_Estratto del documento_.
# # #

Il mio mondo, quello che vedo io, è sempre più popolato di bar vuoti, di commercianti che battono la fiacca, di precari. Gente come il Frosini, come il mio amico, come le facce stanche che vedo trascinarsi sui baracci della stradale. Questi bar del cazzo con le macchinette VLT e la televesione sempre accesa che dilagano e diventano tutti uguali così in fretta, i tavolini pieni della polverina dei gratta e vinci, quel rumore del cazzo delle slot machines, le schedine delle scommesse accartocciate a terra. C’è un velo di bruttezza che si insinua nel presente, lo rende grigio, vestito male, disarmante. Quasi non te ne accorgi e i posti diventano una merda. Il Frosini è un eroe, tiene aperto il bar degli anni ’80 per cinque clienti a sera, non ha un locale ha una macchina del tempo. La festa del presente va fatta a lui, per lui e con lui che ogni giorno mantiene la sua dignità. Si mette col cappello di pelle nera a Montecatini, dove i vecchi sono tutti spalmati dello stesso grigio e oziano nei bar a lamentarsi di un passato che era meglio, degli immigrati, delle medicine. Nei bar dove senti la gente ciarlare a cazzo di Salvini, della politica. Tutti sanno tutto ma nessuno sa un cazzo. Parlassero di calcio sarebbe uguale, infatti poi passano al calcio.

# # #

_Dati forniti_.

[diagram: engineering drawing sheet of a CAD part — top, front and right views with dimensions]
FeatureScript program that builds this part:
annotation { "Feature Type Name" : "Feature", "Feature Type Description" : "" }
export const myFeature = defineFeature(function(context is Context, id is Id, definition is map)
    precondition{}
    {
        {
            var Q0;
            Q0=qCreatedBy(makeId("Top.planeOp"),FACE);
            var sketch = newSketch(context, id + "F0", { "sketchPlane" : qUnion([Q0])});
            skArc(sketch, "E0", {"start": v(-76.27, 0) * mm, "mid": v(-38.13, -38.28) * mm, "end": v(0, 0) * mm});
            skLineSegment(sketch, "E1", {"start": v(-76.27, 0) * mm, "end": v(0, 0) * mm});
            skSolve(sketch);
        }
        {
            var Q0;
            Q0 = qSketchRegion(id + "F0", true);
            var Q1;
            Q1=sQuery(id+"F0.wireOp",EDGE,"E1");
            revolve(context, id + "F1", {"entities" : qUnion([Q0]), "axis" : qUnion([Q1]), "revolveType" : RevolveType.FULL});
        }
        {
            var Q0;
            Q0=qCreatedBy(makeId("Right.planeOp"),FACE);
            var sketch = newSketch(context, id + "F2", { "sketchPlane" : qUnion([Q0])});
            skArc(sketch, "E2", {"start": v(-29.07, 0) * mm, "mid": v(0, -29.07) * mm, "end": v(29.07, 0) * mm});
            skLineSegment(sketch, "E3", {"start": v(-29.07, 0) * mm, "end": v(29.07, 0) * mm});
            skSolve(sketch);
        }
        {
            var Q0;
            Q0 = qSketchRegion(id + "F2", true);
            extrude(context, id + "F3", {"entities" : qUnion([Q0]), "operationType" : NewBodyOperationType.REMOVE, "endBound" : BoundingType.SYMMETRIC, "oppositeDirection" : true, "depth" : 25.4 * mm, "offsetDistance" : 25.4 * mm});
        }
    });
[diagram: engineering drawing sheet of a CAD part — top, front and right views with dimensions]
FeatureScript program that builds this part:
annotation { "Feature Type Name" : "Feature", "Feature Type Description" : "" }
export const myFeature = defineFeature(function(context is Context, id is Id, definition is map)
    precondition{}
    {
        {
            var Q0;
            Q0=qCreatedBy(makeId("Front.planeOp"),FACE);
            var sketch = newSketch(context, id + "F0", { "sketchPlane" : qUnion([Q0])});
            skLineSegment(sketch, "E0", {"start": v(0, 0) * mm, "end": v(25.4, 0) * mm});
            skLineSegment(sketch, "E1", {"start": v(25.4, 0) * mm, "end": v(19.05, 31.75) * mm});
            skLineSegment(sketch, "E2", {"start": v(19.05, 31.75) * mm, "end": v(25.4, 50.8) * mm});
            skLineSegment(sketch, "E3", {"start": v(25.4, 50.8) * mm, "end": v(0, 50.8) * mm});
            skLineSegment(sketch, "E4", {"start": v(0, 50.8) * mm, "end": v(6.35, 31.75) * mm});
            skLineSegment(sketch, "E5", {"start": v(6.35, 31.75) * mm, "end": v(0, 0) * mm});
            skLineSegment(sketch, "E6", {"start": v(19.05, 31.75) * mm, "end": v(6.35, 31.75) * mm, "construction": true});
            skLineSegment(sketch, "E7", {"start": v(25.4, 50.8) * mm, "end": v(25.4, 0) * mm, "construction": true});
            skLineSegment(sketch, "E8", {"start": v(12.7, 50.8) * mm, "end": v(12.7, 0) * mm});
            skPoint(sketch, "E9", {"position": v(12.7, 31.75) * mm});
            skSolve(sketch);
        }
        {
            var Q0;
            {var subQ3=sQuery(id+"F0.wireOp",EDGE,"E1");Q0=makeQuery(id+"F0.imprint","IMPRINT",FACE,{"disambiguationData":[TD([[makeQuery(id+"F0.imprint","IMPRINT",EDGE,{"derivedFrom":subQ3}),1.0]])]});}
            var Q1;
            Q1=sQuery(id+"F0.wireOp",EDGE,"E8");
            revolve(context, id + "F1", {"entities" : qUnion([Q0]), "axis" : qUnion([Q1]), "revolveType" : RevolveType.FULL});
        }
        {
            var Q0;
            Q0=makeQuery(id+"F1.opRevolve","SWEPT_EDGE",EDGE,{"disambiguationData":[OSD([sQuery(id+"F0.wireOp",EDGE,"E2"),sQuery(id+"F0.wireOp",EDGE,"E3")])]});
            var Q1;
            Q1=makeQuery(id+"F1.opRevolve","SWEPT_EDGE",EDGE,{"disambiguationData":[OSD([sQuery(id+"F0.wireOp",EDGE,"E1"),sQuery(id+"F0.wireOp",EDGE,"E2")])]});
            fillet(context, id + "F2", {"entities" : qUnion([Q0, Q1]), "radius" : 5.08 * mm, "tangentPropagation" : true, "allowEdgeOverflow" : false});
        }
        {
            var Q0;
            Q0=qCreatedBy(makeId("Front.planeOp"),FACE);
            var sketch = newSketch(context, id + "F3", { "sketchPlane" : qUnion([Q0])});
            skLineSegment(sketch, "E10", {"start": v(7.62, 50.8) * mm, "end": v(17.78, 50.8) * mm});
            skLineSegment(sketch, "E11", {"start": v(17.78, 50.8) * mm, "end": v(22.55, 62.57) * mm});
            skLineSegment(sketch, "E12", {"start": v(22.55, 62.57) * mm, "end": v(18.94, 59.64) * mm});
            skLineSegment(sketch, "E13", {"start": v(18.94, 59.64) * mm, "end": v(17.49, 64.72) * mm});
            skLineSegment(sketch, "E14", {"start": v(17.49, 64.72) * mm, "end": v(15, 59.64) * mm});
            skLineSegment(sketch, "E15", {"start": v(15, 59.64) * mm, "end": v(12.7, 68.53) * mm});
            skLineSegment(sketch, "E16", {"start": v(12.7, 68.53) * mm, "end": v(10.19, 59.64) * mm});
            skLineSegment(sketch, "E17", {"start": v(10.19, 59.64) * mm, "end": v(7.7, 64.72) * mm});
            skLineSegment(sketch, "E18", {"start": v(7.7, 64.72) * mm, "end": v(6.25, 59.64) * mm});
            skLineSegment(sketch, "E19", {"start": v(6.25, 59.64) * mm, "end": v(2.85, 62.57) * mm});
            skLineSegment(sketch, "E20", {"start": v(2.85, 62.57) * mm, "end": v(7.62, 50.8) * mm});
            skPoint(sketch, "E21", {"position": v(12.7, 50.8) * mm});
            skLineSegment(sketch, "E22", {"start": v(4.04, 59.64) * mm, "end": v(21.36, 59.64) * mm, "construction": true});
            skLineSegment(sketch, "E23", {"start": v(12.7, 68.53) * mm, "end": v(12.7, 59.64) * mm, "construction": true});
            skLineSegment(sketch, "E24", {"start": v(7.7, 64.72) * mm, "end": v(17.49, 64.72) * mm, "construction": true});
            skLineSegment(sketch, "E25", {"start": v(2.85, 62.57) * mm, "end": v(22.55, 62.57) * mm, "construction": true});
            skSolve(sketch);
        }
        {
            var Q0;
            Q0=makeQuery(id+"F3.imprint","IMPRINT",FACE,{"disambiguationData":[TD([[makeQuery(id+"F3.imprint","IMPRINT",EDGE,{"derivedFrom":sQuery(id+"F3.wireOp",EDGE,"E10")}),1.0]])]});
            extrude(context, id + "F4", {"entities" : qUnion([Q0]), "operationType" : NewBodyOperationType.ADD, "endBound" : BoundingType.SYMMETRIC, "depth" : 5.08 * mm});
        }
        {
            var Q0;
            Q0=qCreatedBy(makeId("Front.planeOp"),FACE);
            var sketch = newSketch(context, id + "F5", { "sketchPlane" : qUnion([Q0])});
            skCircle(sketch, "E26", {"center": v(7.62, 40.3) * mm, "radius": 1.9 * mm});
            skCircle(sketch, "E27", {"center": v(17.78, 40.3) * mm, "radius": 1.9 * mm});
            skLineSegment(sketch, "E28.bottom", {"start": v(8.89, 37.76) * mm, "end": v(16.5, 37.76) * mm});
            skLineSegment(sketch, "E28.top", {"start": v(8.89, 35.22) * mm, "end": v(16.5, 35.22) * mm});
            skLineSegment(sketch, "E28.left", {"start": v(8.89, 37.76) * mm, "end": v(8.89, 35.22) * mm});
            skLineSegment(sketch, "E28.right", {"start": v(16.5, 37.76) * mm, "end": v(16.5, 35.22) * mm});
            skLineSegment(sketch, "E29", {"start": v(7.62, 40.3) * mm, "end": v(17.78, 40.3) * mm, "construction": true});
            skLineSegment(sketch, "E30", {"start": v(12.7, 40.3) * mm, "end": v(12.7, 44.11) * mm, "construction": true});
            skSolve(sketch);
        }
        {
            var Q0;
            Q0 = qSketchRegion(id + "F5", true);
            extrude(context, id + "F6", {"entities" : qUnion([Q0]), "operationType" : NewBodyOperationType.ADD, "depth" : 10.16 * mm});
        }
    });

# # #

_Cosa occorre_.
Riproduci integralmente l'estratto sul bar del Frosini, senza alcuna modifica. I record non hanno alcuna attinenza con l'estratto.

_Sezione risposta_.
Il mio mondo, quello che vedo io, è sempre più popolato di bar vuoti, di commercianti che battono la fiacca, di precari. Gente come il Frosini, come il mio amico, come le facce stanche che vedo trascinarsi sui baracci della stradale. Questi bar del cazzo con le macchinette VLT e la televesione sempre accesa che dilagano e diventano tutti uguali così in fretta, i tavolini pieni della polverina dei gratta e vinci, quel rumore del cazzo delle slot machines, le schedine delle scommesse accartocciate a terra. C’è un velo di bruttezza che si insinua nel presente, lo rende grigio, vestito male, disarmante. Quasi non te ne accorgi e i posti diventano una merda. Il Frosini è un eroe, tiene aperto il bar degli anni ’80 per cinque clienti a sera, non ha un locale ha una macchina del tempo. La festa del presente va fatta a lui, per lui e con lui che ogni giorno mantiene la sua dignità. Si mette col cappello di pelle nera a Montecatini, dove i vecchi sono tutti spalmati dello stesso grigio e oziano nei bar a lamentarsi di un passato che era meglio, degli immigrati, delle medicine. Nei bar dove senti la gente ciarlare a cazzo di Salvini, della politica. Tutti sanno tutto ma nessuno sa un cazzo. Parlassero di calcio sarebbe uguale, infatti poi passano al calcio.